From the Jem and the Holograms passage below, write out the text between "Just when I" and "things, even property.", inclusive, word for word.

Top of Source passage

Jem and her friends are so earnest. I want to ask them why they abide by the rules that were made by someone else. Do they think they will be granted a space in hologram heaven? And if so, what does it mean to them to be good girls in the here and now? Do they get the boyfriends? The record contracts? The cool earrings? The mansion? The legacy from dead daddy?
(All of the above.)
Just when I want to write a Marxist reclamation of the Misfits, I remember that the “leader” of the group, Pizzazz, is basically a rich twat. This complicates matters, because her group-mates all come from a poor(er) backgrounds. The Misfits are made to appear “tacky”—loud, brash, uncivilised and unladylike in comparison to the docile, polite, and pastel-attired Jem and friends, who speak proper English, not slang, in modulated voices. Jem and the Holograms are a band of Kate Middletons. Even if they are not well-off, or orphans, they come from good stock. They have a claim to a legacy of good breeding. But the Misfits are always destroying things, even property.

Bottom of Source passage
Top of Provided data

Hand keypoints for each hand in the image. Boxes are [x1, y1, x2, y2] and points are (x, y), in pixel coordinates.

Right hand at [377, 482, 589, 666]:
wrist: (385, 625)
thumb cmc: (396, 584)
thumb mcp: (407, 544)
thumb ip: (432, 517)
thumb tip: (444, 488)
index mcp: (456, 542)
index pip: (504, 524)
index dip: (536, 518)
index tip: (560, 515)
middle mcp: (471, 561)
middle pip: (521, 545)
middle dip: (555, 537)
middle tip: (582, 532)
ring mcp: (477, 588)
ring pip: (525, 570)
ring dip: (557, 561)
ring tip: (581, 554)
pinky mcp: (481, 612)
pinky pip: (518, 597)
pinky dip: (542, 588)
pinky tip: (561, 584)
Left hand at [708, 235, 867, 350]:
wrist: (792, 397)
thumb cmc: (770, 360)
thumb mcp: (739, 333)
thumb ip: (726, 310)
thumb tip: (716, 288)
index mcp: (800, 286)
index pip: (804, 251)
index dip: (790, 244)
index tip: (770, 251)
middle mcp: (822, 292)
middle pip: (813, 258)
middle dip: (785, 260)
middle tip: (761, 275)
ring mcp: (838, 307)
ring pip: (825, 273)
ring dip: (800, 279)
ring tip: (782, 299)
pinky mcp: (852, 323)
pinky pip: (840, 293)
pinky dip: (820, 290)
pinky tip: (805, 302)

Bottom of Provided data

* Answer space:
Just when I want to write a Marxist reclamation of the Misfits, I remember that the “leader” of the group, Pizzazz, is basically a rich twat. This complicates matters, because her group-mates all come from a poor(er) backgrounds. The Misfits are made to appear “tacky”—loud, brash, uncivilised and unladylike in comparison to the docile, polite, and pastel-attired Jem and friends, who speak proper English, not slang, in modulated voices. Jem and the Holograms are a band of Kate Middletons. Even if they are not well-off, or orphans, they come from good stock. They have a claim to a legacy of good breeding. But the Misfits are always destroying things, even property.